Fear, Loathing and Panic Attacks

Clinical anxiety is the most prevalent psychiatric issue in society today. And that includes Northern Virginia.

Illustration by Alex Beck

RESEARCH SUGGESTS that anxiety is hereditary and does tend to run in families, but it can also be triggered by environmental circumstances. “There usually needs to be a catalyzing event,” Ballenger says, whether it’s changing jobs, becoming a parent, or “something traumatic like combat, a car accident or the death of a loved one.”

Lyon Village resident Kara McCabe  comes from a long line of worriers (“If it were up to my dad, we’d all be wearing helmets 24/7,” she says). But her family also has been scarred by loss. McCabe was 16 when her older sister was killed by a drunk driver. By the time she reached her early 20s, she was having panic attacks.

“When my sister died at such a young age, it made me realize how easily things can happen,” McCabe says.

In the years that followed, those feelings of vulnerability became mani-fested in phobias that interfered with her everyday life. She began avoiding crowded places. She stressed about seemingly benign scenarios, like being able to find an open seat in a movie theater. And then she had kids.

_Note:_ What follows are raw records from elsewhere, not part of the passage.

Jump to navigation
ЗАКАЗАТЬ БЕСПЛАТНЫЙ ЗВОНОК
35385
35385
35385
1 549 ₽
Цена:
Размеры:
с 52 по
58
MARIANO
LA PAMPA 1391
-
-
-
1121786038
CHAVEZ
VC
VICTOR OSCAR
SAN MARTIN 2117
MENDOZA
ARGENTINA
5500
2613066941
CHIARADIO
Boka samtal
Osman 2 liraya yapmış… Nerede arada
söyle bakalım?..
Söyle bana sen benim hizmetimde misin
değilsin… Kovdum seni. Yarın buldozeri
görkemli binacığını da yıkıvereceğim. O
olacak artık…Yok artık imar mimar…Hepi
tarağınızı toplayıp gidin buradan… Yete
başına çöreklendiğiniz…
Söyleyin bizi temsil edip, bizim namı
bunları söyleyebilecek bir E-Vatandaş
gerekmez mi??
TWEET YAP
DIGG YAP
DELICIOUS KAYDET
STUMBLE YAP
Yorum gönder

“I never really understood the loss that my parents went through [with my sister’s death] until I had my first child,” says McCabe, now 45 and a mother of four. “It’s the unthinkable. No matter what you do to keep your kids safe, they’re still vulnerable. You could keep them in a box their whole lives, and then the box could cave in.”

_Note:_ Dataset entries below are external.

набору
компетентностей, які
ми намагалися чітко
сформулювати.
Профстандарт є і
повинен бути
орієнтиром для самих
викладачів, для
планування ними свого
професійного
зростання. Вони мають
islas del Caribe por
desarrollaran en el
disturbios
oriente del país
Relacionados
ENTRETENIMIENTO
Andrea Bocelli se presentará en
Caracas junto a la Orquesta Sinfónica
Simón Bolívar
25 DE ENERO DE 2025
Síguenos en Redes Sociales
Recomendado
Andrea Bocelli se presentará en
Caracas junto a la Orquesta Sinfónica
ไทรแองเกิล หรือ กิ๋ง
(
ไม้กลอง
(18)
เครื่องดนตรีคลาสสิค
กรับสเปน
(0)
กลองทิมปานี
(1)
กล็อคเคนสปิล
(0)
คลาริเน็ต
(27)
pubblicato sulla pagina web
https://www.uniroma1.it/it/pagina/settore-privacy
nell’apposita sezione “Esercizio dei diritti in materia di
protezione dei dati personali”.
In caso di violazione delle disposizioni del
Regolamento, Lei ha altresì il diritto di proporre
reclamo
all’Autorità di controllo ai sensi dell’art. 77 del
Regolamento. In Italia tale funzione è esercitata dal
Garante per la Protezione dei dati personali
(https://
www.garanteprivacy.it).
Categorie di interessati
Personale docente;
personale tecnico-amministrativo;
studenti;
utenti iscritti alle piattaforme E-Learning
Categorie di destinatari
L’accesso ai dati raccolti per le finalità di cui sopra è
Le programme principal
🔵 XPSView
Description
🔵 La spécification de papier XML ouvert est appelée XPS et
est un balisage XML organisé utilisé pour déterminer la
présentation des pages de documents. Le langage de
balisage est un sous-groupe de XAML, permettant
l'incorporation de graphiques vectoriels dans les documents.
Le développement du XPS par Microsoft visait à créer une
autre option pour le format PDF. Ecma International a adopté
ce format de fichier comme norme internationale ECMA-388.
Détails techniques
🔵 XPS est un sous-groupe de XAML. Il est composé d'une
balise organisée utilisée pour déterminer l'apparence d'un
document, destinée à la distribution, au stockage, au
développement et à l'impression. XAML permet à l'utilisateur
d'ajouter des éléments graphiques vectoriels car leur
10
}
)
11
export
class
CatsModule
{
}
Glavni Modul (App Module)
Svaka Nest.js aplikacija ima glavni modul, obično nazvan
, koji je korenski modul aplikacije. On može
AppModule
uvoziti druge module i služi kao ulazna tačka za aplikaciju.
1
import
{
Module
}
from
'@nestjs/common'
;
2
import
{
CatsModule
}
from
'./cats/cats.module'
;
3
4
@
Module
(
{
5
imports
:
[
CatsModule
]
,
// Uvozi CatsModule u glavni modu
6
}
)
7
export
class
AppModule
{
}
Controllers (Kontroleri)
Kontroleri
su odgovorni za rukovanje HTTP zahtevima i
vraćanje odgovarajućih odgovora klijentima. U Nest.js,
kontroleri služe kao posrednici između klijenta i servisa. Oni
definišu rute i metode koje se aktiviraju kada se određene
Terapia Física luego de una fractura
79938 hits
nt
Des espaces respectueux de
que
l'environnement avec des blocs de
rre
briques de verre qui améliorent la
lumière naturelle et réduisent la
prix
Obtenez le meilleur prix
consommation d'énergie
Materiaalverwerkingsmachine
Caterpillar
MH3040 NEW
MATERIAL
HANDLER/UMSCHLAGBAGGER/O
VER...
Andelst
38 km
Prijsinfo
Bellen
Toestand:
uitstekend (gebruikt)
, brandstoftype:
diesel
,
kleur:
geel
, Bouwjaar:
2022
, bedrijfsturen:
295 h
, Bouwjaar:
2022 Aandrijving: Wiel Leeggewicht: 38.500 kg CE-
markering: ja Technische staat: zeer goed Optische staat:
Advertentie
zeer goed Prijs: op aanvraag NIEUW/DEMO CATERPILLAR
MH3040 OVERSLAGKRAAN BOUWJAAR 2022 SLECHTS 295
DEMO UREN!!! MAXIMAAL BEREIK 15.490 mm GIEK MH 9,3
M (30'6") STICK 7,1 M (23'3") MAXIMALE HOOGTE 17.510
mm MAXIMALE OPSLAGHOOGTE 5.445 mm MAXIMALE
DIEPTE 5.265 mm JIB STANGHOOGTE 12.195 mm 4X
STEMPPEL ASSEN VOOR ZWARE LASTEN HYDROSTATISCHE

Shortly after Sept. 11, 2001, McCabe developed a crippling fear of flying that persisted, despite assurances from therapists and her husband, an aeronautical engineer, that flying is one of the safest ways to travel.
“I don’t deal with statistics very well,” she explains. “I think I’ll be the one.”

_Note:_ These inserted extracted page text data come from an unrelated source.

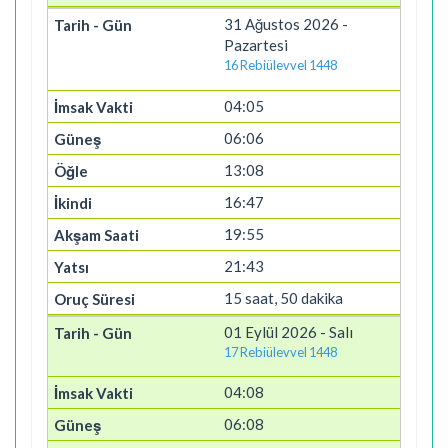
31 Ağustos 2026 -
Pazartesi
16 Rebiülevvel 1448
04:05
06:06
13:08
16:47
19:55
21:43
15 saat, 50 dakika
01 Eylül 2026 - Salı
17 Rebiülevvel 1448
04:08
06:08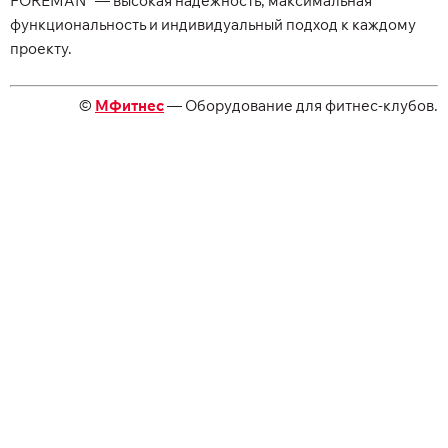
FOREMAN
— высокая надежность, максимальная
функциональность и индивидуальный подход к каждому
проекту.
©
МФитнес
— Оборудование для фитнес-клубов.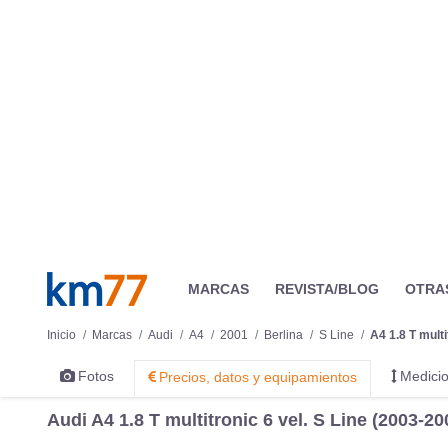
MARCAS
REVISTA/BLOG
OTRA
Inicio
Marcas
Audi
A4
2001
Berlina
S Line
A4 1.8 T multi
Fotos
Medicio
Precios, datos y equipamientos
Audi A4 1.8 T multitronic 6 vel. S Line (2003-20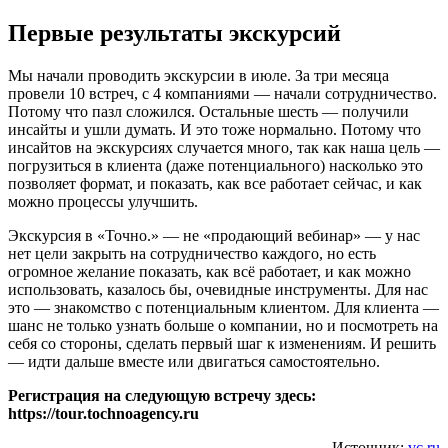
Первые результаты экскурсий
Мы начали проводить экскурсии в июле. За три месяца
провели 10 встреч, с 4 компаниями — начали сотрудничество.
Потому что пазл сложился. Остальные шесть — получили
инсайты и ушли думать. И это тоже нормально. Потому что
инсайтов на экскурсиях случается много, так как наша цель —
погрузиться в клиента (даже потенциального) насколько это
позволяет формат, и показать, как все работает сейчас, и как
можно процессы улучшить.
Экскурсия в «Точно.» — не «продающий вебинар» — у нас
нет цели закрыть на сотрудничество каждого, но есть
огромное желание показать, как всё работает, и как можно
использовать, казалось бы, очевидные инструменты. Для нас
это — знакомство с потенциальным клиентом. Для клиента —
шанс не только узнать больше о компании, но и посмотреть на
себя со стороны, сделать первый шаг к изменениям. И решить
— идти дальше вместе или двигаться самостоятельно.
Регистрация на следующую встречу здесь:
https://tour.tochnoagency.ru
Источник:
vc.ru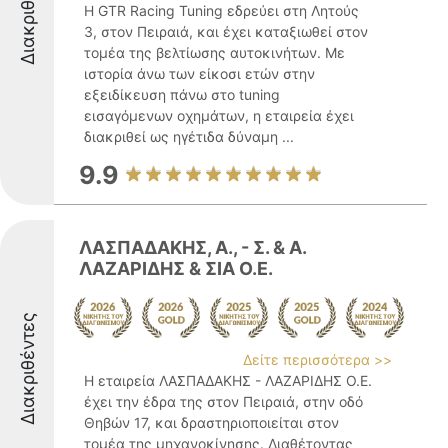
Διακριθέντες
Η GTR Racing Tuning εδρεύει στη Λητούς
3, στον Πειραιά, και έχει καταξιωθεί στον
τομέα της βελτίωσης αυτοκινήτων. Με
ιστορία άνω των είκοσι ετών στην
εξειδίκευση πάνω στο tuning
εισαγόμενων οχημάτων, η εταιρεία έχει
διακριθεί ως ηγέτιδα δύναμη ...
9.9
ΛΑΣΠΑΔΑΚΗΣ, Α., - Σ. & A.
ΛΑΖΑΡΙΔΗΣ & ΣΙΑ Ο.Ε.
Διακριθέντες
Δείτε περισσότερα >>
Η εταιρεία ΛΑΣΠΑΔΑΚΗΣ - ΛΑΖΑΡΙΔΗΣ Ο.Ε.
έχει την έδρα της στον Πειραιά, στην οδό
Θηβών 17, και δραστηριοποιείται στον
τομέα της μηχανοκίνησης. Διαθέτοντας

McCabe finally resolved to confront her demons after realizing that her anxiety was stifling her kids—whether it meant vetoing vacations that involved air travel, avoiding water parks and wave pools (fear of drowning), nixing carnivals (potentially faulty rides that hadn’t kept up with inspections), or staying home on the Fourth of July rather than braving the crowds for fireworks.

“When anxiety starts changing your behavior and you don’t do fun things because you’re afraid of what can happen, you need to ask yourself, Am I really not going to do this because of my anxiety?,” McCabe says.

She has since learned to tamp down her negative thinking with cognitive behavioral therapy (more on that later) and medication. This summer, she flew with her family to Cape Cod, Massachusetts, for a vacation.